__RECORDS PROVIDED__.

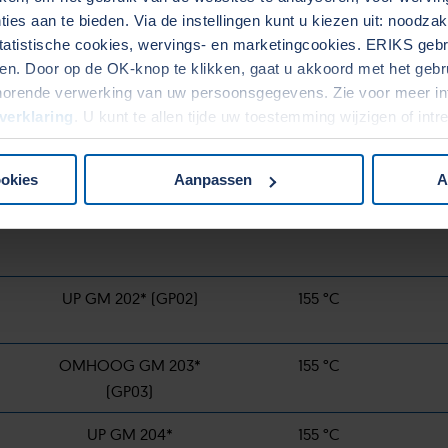
ies aan te bieden. Via de instellingen kunt u kiezen uit: noodza
asmatten dat is afgestemd op jouw specifieke eisen. Onze expe
tatistische cookies, wervings- en marketingcookies. ERIKS gebru
amheid en weerstand tegen omgevingsfactoren.
. Door op de OK-knop te klikken, gaat u akkoord met het gebrui
horende verwerking van uw persoonsgegevens. Zie voor meer in
verklaring
. U kunt te allen tijde uw toestemming wijzigen of int
g
Standaardbenaming
Max. Temp.
ookies
Aanpassen
A
UP GM 202* (GP02)
155 °C
OMHOOG GM 203*
155 °C
(GP03)
UP GM 204*
155 °C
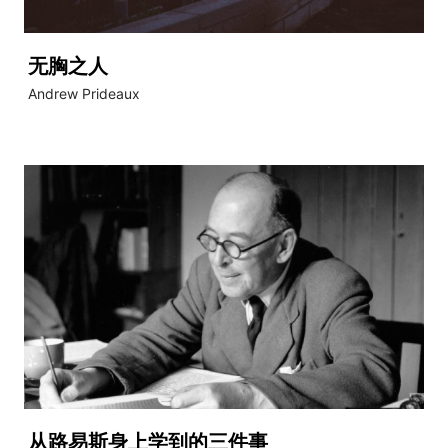
无胸之人
Andrew Prideaux
从路易斯身上学到的三件事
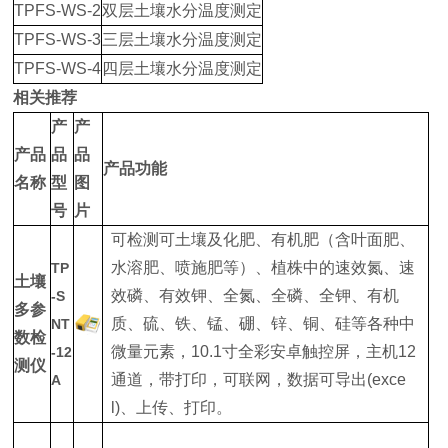
TPFS-WS-2
双层土壤水分温度测定
TPFS-WS-3
三层土壤水分温度测定
TPFS-WS-4
四层土壤水分温度测定
相关推荐
产
产
产品
品
品
产品功能
名称
型
图
号
片
可检测可土壤及化肥、有机肥（含叶面肥、
水溶肥、喷施肥等）、植株中的速效氮、速
TP
土壤
效磷、有效钾、全氮、全磷、全钾、有机
-S
多参
质、硫、铁、锰、硼、锌、铜、硅等各种中
NT
数检
微量元素，10.1寸全彩安卓触控屏，主机12
-12
测仪
通道，带打印，可联网，数据可导出(exce
A
l)、上传、打印。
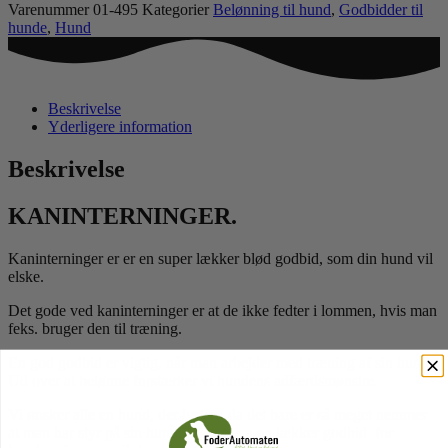
Varenummer
01-495
Kategorier
Belønning til hund
,
Godbidder til
hunde
,
Hund
Beskrivelse
Yderligere information
Beskrivelse
KANINTERNINGER.
Kaninterninger er er en super lækker blød godbid, som din hund vil
elske.
Det gode ved kaninterninger er at de ikke fedter i lommen, hvis man
feks. bruger den til træning.
En god godbid er vigtig, når man arbejder med træning af sin hund.
Ud over at belønne forstærker vi hundens adfærdsmønstre.
Vi ønsker alle en hund, der lystrer, da det bare er så meget nemmer
at man har styr på sin hund. og jo mere en lækker godbid for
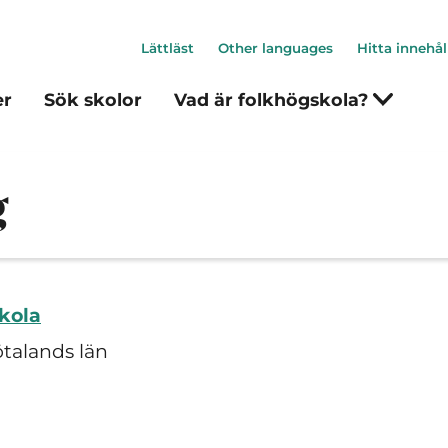
Lättläst
Other languages
Hitta innehål
er
Sök skolor
Vad är folkhögskola?
g
skola
ötalands län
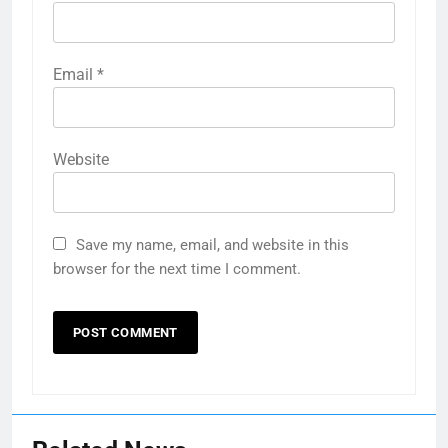
Email
*
Website
Save my name, email, and website in this
browser for the next time I comment.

__PROBLEM TO SOLVE__. Exactly as given, transcribe every line of the data, but not its images.

__RESULT FOR THIS TASK__.
ies aan te bieden. Via de instellingen kunt u kiezen uit: noodza
asmatten dat is afgestemd op jouw specifieke eisen. Onze expe
tatistische cookies, wervings- en marketingcookies. ERIKS gebru
amheid en weerstand tegen omgevingsfactoren.
. Door op de OK-knop te klikken, gaat u akkoord met het gebrui
horende verwerking van uw persoonsgegevens. Zie voor meer in
verklaring
. U kunt te allen tijde uw toestemming wijzigen of int
g
Standaardbenaming
Max. Temp.
ookies
Aanpassen
A
UP GM 202* (GP02)
155 °C
OMHOOG GM 203*
155 °C
(GP03)
UP GM 204*
155 °C
无胸之人
Andrew Prideaux
从路易斯身上学到的三件事
TPFS-WS-2
双层土壤水分温度测定
TPFS-WS-3
三层土壤水分温度测定
TPFS-WS-4
四层土壤水分温度测定
相关推荐
产
产
产品
品
品
产品功能
名称
型
图
号
片
可检测可土壤及化肥、有机肥（含叶面肥、
水溶肥、喷施肥等）、植株中的速效氮、速
TP
土壤
效磷、有效钾、全氮、全磷、全钾、有机
-S
多参
质、硫、铁、锰、硼、锌、铜、硅等各种中
NT
数检
微量元素，10.1寸全彩安卓触控屏，主机12
-12
测仪
通道，带打印，可联网，数据可导出(exce
A
l)、上传、打印。
Varenummer
01-495
Kategorier
Belønning til hund
,
Godbidder til
hunde
,
Hund
Beskrivelse
Yderligere information
Beskrivelse
KANINTERNINGER.
Kaninterninger er er en super lækker blød godbid, som din hund vil
elske.
Det gode ved kaninterninger er at de ikke fedter i lommen, hvis man
feks. bruger den til træning.
En god godbid er vigtig, når man arbejder med træning af sin hund.
Ud over at belønne forstærker vi hundens adfærdsmønstre.
Vi ønsker alle en hund, der lystrer, da det bare er så meget nemmer
at man har styr på sin hund. og jo mere en lækker godbid for
Lättläst
Other languages
Hitta innehål
er
Sök skolor
Vad är folkhögskola?
g
skola
ötalands län
Email
*
Website
Save my name, email, and website in this
browser for the next time I comment.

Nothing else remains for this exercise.